I Really Did Truly Believe

I absolutely truly believed "with every fiber of my being". People often try to negate a person's "loss of testimony" by saying that "they never really had a testimony in the first place". They say this because it is less threatening to them. They think to themselves, "I could never fall like that person because my testimony is too strong".

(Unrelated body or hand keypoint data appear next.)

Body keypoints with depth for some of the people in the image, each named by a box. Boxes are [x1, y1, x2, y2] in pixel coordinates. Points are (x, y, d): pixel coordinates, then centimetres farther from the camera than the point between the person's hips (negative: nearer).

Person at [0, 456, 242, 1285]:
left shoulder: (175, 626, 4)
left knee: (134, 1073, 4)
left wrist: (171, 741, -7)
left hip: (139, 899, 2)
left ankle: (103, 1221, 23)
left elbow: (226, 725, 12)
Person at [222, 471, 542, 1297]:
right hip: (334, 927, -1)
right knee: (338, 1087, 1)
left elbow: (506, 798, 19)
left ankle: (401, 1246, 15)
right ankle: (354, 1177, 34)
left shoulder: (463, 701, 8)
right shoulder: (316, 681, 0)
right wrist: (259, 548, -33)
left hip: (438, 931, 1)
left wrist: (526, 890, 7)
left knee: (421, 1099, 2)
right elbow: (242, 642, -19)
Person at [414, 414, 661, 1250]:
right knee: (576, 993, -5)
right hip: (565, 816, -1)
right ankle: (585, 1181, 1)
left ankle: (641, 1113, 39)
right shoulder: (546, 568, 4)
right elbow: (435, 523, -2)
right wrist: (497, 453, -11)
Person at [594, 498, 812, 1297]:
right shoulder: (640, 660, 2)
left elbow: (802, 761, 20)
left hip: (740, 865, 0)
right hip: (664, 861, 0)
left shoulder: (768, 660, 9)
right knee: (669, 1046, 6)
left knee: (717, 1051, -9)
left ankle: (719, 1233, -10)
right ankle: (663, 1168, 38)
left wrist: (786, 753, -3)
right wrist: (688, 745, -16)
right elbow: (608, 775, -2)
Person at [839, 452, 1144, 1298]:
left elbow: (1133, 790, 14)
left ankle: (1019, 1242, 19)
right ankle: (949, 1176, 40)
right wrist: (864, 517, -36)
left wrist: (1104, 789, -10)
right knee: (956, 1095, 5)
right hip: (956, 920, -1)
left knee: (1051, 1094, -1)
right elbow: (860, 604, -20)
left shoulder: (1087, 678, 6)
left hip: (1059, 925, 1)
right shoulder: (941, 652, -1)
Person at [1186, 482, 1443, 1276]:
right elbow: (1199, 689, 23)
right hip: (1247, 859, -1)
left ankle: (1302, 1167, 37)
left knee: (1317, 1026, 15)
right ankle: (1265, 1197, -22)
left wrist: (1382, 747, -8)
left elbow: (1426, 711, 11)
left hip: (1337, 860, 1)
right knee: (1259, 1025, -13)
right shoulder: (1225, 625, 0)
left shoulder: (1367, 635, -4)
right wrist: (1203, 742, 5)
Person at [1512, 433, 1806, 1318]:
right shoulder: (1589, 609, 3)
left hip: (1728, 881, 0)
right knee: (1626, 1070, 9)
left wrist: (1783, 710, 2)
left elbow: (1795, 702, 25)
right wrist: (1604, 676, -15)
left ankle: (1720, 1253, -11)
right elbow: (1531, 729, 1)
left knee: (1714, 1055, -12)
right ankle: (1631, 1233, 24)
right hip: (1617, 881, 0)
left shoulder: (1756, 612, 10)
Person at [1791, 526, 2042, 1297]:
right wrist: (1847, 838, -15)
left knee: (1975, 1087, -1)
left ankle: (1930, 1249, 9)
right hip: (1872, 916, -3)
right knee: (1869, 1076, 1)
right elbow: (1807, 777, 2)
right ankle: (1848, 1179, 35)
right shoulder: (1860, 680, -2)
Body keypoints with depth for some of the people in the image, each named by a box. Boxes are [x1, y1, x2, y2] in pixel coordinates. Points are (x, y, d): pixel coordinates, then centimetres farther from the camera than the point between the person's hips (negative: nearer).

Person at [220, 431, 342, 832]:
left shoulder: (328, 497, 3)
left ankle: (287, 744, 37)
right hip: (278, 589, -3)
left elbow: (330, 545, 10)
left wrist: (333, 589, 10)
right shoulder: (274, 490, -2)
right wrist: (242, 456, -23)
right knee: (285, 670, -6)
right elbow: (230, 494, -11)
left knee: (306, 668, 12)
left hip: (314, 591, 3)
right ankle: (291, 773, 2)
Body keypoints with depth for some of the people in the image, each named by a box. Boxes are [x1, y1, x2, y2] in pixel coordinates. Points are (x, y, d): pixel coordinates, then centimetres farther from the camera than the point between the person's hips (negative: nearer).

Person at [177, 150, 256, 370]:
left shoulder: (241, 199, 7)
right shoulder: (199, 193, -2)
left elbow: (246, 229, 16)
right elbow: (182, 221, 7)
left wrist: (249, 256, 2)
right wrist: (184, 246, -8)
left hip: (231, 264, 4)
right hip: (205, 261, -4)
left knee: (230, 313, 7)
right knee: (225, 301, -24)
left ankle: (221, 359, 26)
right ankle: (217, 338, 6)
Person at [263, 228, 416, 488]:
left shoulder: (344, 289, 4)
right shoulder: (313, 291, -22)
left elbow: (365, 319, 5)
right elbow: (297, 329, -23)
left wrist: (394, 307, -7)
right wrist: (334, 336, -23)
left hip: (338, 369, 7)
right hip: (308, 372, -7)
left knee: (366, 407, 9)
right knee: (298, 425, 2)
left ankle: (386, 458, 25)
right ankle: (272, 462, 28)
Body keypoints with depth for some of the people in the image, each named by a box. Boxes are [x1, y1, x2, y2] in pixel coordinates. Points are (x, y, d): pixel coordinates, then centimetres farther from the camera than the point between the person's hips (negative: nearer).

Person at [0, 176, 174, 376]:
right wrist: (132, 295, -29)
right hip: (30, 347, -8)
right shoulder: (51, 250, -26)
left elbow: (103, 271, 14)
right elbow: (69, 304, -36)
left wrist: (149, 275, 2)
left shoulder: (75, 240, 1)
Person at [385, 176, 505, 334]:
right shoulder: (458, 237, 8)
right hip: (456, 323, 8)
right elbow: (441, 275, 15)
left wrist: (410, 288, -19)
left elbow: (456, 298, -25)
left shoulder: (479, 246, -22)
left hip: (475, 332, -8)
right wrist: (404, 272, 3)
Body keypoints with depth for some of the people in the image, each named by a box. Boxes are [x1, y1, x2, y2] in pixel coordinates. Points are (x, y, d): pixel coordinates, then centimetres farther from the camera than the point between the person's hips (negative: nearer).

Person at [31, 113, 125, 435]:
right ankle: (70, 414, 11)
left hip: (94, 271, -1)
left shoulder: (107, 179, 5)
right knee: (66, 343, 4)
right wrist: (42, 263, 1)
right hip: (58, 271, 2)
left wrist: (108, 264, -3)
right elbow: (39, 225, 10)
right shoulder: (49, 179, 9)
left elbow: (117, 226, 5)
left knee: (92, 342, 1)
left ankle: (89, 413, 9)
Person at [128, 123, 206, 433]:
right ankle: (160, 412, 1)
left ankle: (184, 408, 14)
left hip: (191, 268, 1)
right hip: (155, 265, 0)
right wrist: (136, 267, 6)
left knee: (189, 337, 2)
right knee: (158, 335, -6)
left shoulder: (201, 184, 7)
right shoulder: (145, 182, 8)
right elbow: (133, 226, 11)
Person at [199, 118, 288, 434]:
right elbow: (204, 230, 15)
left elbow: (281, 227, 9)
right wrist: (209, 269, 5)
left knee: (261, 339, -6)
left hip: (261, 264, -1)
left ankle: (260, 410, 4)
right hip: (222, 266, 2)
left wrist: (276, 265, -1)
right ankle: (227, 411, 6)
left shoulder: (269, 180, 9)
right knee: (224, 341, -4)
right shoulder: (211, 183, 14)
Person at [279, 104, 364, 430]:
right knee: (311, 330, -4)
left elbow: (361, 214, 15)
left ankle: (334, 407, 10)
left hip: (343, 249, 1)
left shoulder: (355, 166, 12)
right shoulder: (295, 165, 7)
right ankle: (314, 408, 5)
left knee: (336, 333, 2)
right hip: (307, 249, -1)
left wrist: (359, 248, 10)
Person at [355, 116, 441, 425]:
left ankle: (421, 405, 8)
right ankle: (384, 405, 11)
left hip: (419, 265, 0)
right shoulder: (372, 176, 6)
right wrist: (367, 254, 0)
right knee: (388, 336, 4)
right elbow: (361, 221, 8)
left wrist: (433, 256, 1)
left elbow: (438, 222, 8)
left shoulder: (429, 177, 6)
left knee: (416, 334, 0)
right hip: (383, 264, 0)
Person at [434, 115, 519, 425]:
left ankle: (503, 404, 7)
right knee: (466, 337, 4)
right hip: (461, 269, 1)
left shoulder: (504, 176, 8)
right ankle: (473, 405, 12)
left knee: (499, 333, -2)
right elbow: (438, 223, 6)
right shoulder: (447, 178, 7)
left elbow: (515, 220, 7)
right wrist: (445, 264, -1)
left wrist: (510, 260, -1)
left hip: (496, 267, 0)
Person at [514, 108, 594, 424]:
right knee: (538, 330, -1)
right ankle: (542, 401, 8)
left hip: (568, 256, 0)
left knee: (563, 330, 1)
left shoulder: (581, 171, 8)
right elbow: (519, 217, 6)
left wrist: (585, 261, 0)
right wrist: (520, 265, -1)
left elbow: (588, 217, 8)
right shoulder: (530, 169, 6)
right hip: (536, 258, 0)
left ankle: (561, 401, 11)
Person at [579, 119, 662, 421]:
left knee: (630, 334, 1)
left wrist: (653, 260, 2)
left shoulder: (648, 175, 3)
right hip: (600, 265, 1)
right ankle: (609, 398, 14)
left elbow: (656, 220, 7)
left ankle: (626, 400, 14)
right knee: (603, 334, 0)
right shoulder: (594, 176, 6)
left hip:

Anyone who ever knew me before my apostasy would have to confess that I really did believe probably more than most members, so if I could come to believe it is all false now, then that should shake them that there really might be something to what I claim to have learned about the Church.

Comments

Bull said…
Right on. That and several other reasons such as sin, offenses, etc. Everything except for what you say it is.
prashant said…
"I could never fall like that person because my testimony is too strong".

Work from home India
nicferg said…
Thanks for this post. When I told my sister I was leaving the church and no longer had a testimony, she said to me, verbatim, that I never had a real testimony. I was hurt and didn't say anything as she continued to lecture me. What she said took away from what for me was a life changing realization. She tried to make it seem like I had not just re-evaluated and uprooted my entire life. If I had never believed, then nothing had changed, and I was just being honest now. That was easier for her to swallow. She also told me this was "satan talking" and that she knew deep down I HAD a testimony still (as part of the same discussion). haha. At the time I was too hurt to laugh. But now, it's just so contradictory, how can you not? For the record, I attended BYU and BYU law school based on how I interpreted a patriarchal blessing, broke up with someone I loved, and married a man that I knew for 3 months based on promptings of the Spirit. Which I totally believed. Luckily, my husband's an awesome guy and we both had our Awakening at the same time and our marriage has worked out. But for the record, I truly, deeply had a testimony. I guess am writing this now because I think I need someone to recognize that. Leaving the church and the loss and betrayal I felt was that much worse when I learned what for me, is the real truth.
Hüffenhardt said…
Thanks for sharing, nicmyers! One of the reasons it is so difficult to no longer believe in Mormonism is because our loved ones who should be supporting us when our world is turned upside down emotionally distance themselves from us because they can't accept the reality of our epiphany.